Work order — Could you return all of the entries word for word, minus any pictures?

Working data below:

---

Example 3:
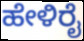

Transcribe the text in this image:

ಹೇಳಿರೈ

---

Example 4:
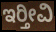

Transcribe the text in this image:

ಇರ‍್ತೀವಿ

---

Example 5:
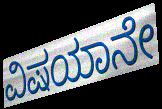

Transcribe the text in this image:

End of Working data.

Written response —
---

Example 3:

Transcribe the text in this image:

ಹೇಳಿರೈ

---

Example 4:

Transcribe the text in this image:

ಇರ‍್ತೀವಿ

---

Example 5:

Transcribe the text in this image:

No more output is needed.